The scientists have fabricated a network of interconnected zinc oxide nano-tetrapods as a bridge between electrodes on a chip by a new single step flame transport synthesis process: In a simple oven or airbrush gun-type burner it only needs high temperature to convert zinc microparticles into nano-micro tetrapods. This process takes place in normal air environment and the necessary amount of oxygen is regulated by the flame itself. “This burner-flame transport synthesis method allows us to grow the zinc oxide nano-microstructures directly on the chip – and that only takes a few seconds, it is just a matter of driving the chip through the flame while the nano tetrapods assemble themselves onto it!” Mishra is excited to report. The high temperature of the flame ensures contacts of good quality between chip and the nanostructures, which is highly desirable for a better performance of the device.

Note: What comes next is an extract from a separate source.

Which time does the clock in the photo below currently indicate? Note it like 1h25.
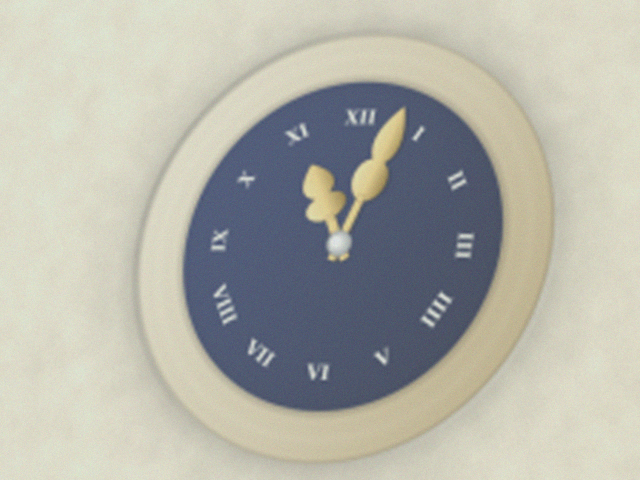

The result: the sensor produced by the Kiel University scientists reacts to UV light within milliseconds of its exposure. Additionally, it also works in rather rough environments. These simple and inexpensive manufacturing conditions as well as the usage of pure zinc microparticles make this production method at the laboratories at Kiel University highly attractive for manufacturing companies. “We already had regional companies inquiring about our work. It shows that our basic research can be transferred into concrete applications”, Professor Rainer Adelung, head of the research team, explains. The next logical step for the material scientists is therefore to find the ways to produce these nano-tetrapods on a larger scale.
One curious fact: Zinc oxide nanostructures started their career as waste from conventional VLS growth experiments for zinc oxide. One day, Yogendra Mishra examined the crystals that looked like artificial snow under the microscope: “Their particular intertwining structure and their ability to detect light implied an enormous potential”, says the scientist, who was holding a fellowship from the Alexander von Humboldt Foundation while developing the new method in the years following this discovery.